The post-trader shrugged. "Maybeso, Monsieur—maybe not. Feefty-Mile—it ees one devil of a trail. No chechakoes are safe in there without a guide. I, Baptiste, know."
"Selfridge and his party went through a week ago. I can follow the tracks they left."
"But if it rains, Monsieur, the tracks will vaneesh, n'est ce pas? Lose the way, and the little singing folk will swarm in clouds about Monsieur while he stumbles through the swamp."
Elliot hesitated for the better part of a day, then came to an impulsive decision. He knew the evil fame of Fifty-Mile Swamp—that no trail in Alaska was held to be more difficult or dangerous. He knew too what a fearful pest the mosquitoes were. Peter had told him a story of how he and a party of engineers had come upon a man wandering in the hills, driven mad by mosquitoes. The traveler had lost his matches and had been unable to light smudge fires. Day and night the little singing devils had swarmed about him. He could not sleep. He could not rest. Every moment for forty-eight hours he had fought for his life against them. Within an hour of the time they found him the man had died a raving maniac.

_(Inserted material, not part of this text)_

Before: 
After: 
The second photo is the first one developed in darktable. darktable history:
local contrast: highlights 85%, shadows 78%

But Elliot was well equipped with mosquito netting and with supplies. He had a reliable map, and anyhow he had only to follow the tracks left by the Selfridge party. He turned his back upon the big river and plunged into the wilderness.
There came a night when he looked up into the stars of the deep, still sky and knew that he was hundreds of miles from any other human being. Never in all his life had he been so much alone. He was not afraid, but there was something awesome in a world so empty of his kind. Sometimes he sang, and the sound of his voice at first startled him. It was like living in a world primeval, this traverse of a land so void of all the mechanism that man has built about him.

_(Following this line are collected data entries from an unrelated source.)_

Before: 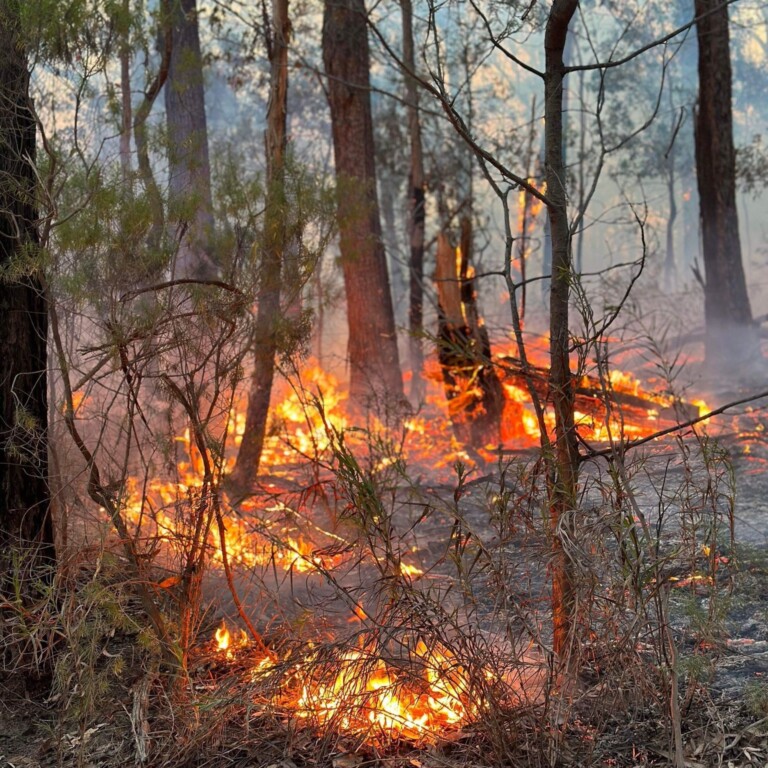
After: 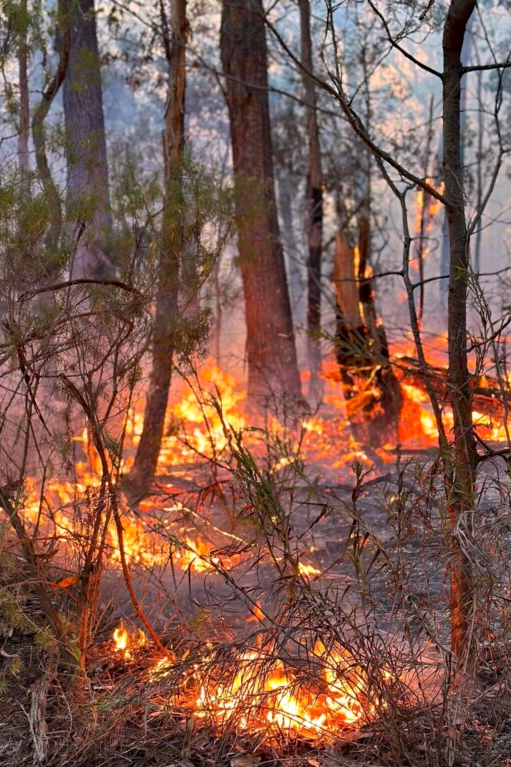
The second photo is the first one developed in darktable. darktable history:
white balance: red 1.05, blue 1.072
crop and rotate: left 13.409%, right 19.924%
local contrast: mode bilateral grid, contrast 100, coarseness 100, detail 108%, midtone range 0.2
haze removal: compatibility mode true, adaptive false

The tracks of the Selfridge party grew fainter after a night of rain. More rain fell, and they were obliterated altogether.
Gordon fished. He killed fresh game for his needs. Often he came on the tracks of moose and caribou. Sometimes, startled, they leaped into view quite close enough for a shot, but he used his rifle only to meet his wants. A huge grizzly faced him on the trail one afternoon, growled its menace, and went lumbering into the big rocks with awkward speed.
The way led through valley and morass, across hills and mountains. It wandered in a sort of haphazard fashion through a sun-bathed universe washed clean of sordidness and meanness. Always, as he pushed forward, the path grew more faint and uncertain. Elk runs crossed it here and there, so that often Gordon went astray and had to retrace his steps.